At the same time, Trauger denounced state Correction Commissioner George Little for rejecting the recommendations of a committee that studied execution procedures this year. The committee, conducting a review that Gov. Phil Bredesen ordered, offered recommendations to safeguard against botched executions. But Trauger said Little "was deliberately indifferent to [Harbison's] excessive risk of pain."
Nashville Scene also has extensive coverage of the federal court hearing in, "Executing Justice."
During four days of testimony this month, lawyers successfully painted Gov. Phil Bredesen’s much-vaunted review of lethal injection procedures this year as a sham whose basic purpose was, not to ensure that executions are humane, but to help the state survive court challenges. To avoid any possible legal hiccups in the execution schedule, higher-ups vetoed the review committee’s main proposal, according to the court testimony.
The federal court hearing was filled with absurdities that would be laughable were the consequences not so serious.

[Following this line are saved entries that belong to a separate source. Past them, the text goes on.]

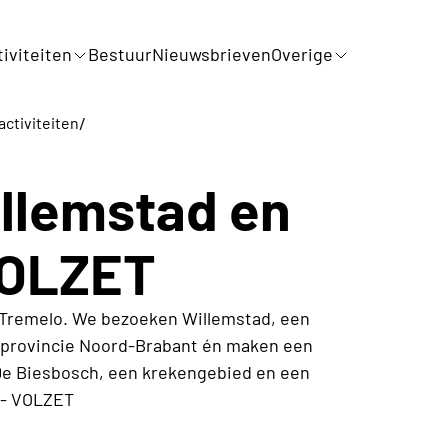
iviteiten
Bestuur
Nieuwsbrieven
Overige
/
activiteiten
llemstad en
VOLZET
remelo. We bezoeken Willemstad, een
e provincie Noord-Brabant én maken een
 De Biesbosch, een krekengebied en een
 - VOLZET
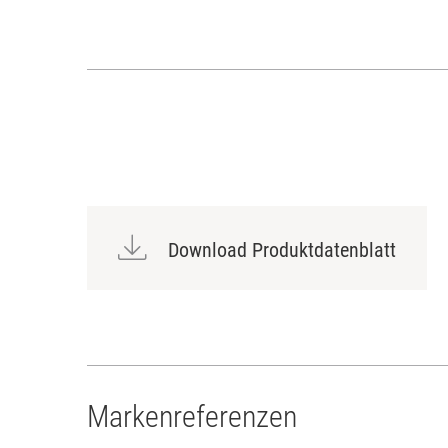
Download Produktdatenblatt
Markenreferenzen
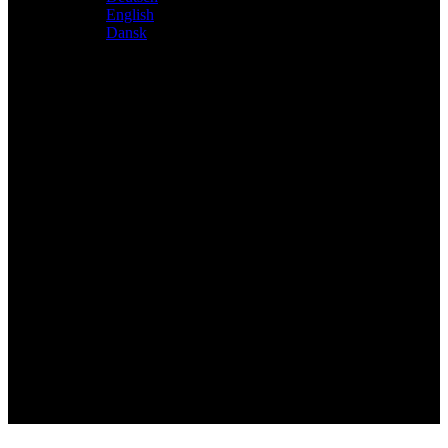
English
Dansk
Distributeur exclusif des produits Atacama et Apollo
d'Allemagne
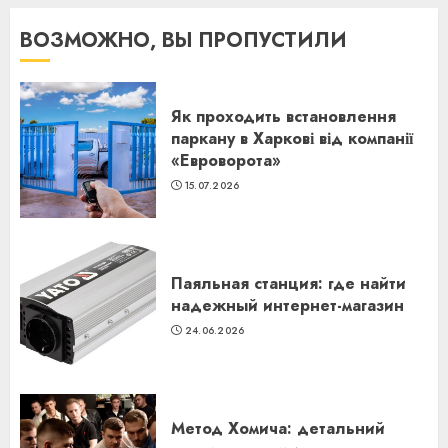
ВОЗМОЖНО, ВЫ ПРОПУСТИЛИ
Як проходить встановлення
паркану в Харкові від компанії
«Евроворота»
15.07.2026
Паяльная станция: где найти
надежный интернет-магазин
24.06.2026
Метод Хомича: детальний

The state’s own expert witness, Dr. Mark Dershwitz of the University of Massachusetts Medical School, agreed there’s “something amiss” if an execution takes more than nine minutes. But on May 9, only nine days after what were supposed to be new and improved lethal injection procedures were put into place, it took 17 minutes for the state to execute Philip Workman. “It was remarkable to me when I read about it,” Dershwitz told the court, going on to suggest that perhaps the time of Workman’s death was inaccurately recorded.
Incredibly, the state has yet to test fluid samples from Workman’s body to show whether he was properly sedated before a searing, heart-stopping drug went into his veins. Dr. Bruce Levy, the Davidson County medical examiner, testified that he sent the samples to one laboratory, which decided it wasn’t capable of testing them and so sent them to another lab. But a federal public defender said he contacted that lab and there was no record of any such samples. “I would have no explanation for that,” Levy testified. Levy now tells the Scene that he has confirmed the location of the fluid but still doesn’t have the test results.

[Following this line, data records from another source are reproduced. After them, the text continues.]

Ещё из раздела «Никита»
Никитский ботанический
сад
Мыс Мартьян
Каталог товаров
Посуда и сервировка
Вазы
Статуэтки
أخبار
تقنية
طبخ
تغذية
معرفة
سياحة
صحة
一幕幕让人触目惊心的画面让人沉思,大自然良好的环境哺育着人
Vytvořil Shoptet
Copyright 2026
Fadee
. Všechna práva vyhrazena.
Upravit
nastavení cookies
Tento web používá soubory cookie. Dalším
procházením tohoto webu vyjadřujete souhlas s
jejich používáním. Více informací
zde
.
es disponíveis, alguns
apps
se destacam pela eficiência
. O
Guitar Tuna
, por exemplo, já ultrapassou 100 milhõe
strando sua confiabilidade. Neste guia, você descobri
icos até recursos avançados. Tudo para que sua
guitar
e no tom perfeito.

The testimony comes at a crucial time. Even with Bredesen commuting a death sentence last week for the first time since taking office, Tennessee is on a pace of executions almost like Texas. There have been three in the last 15 months, including one last week, and two more are possible before the end of the year—that is, unless federal Judge Aleta Trauger intervenes by ruling that the state’s lethal injection methods are unconstitutional.
And:
Last week Bredesen may have blunted the impression that he’s uncaring by commuting to life without parole the sentence of Michael Joe Boyd, who was scheduled to be executed on Oct. 24. The governor concluded that Boyd, now known as Mika’eel Abdullah Abdus-Samad, received “grossly inadequate” legal representation. He was convicted of killing a man in Memphis during a 1986 robbery.

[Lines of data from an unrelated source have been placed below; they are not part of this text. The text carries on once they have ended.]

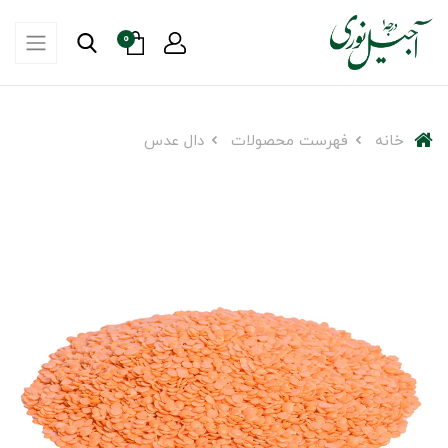
0
خانه
فهرست محصولات
دال عدس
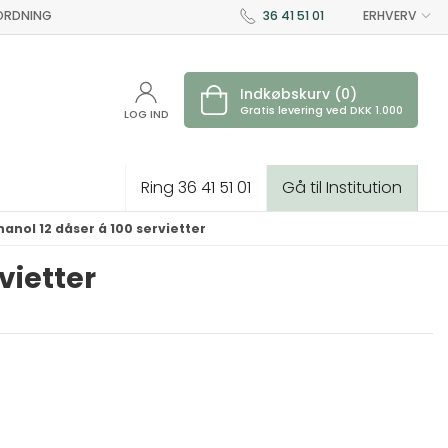
 ORDNING
36 41 51 01
ERHVERV
Indkøbskurv (0)
Gratis levering ved DKK 1.000
LOG IND
Ring 36 41 51 01
Gå til Institution
anol 12 dåser á 100 servietter
vietter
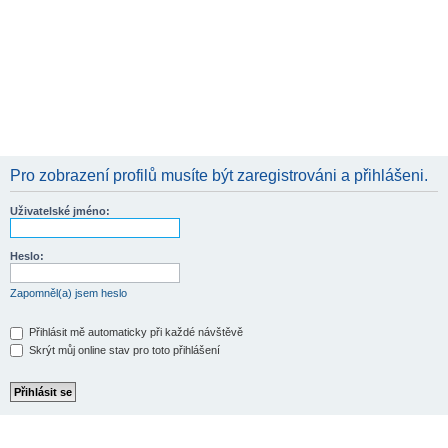
Pro zobrazení profilů musíte být zaregistrováni a přihlášeni.
Uživatelské jméno:
Heslo:
Zapomněl(a) jsem heslo
Přihlásit mě automaticky při každé návštěvě
Skrýt můj online stav pro toto přihlášení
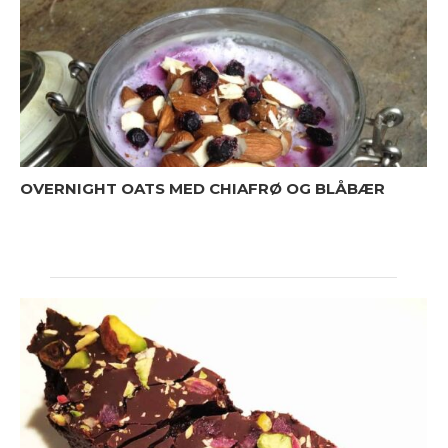
OVERNIGHT OATS MED CHIAFRØ OG BLÅBÆR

But Bredesen is a strong supporter of the death penalty. Last week, he allowed Tennessee’s first execution by electric chair since 1960. State law allows anyone sentenced to death before 1999 to choose between electrocution and lethal injection. If the governor thinks electrocution is acceptable, that may explain why he’s been unmoved by arguments against lethal injection. It’s up to Judge Trauger, ironically a political ally and close friend of Bredesen’s, to force changes.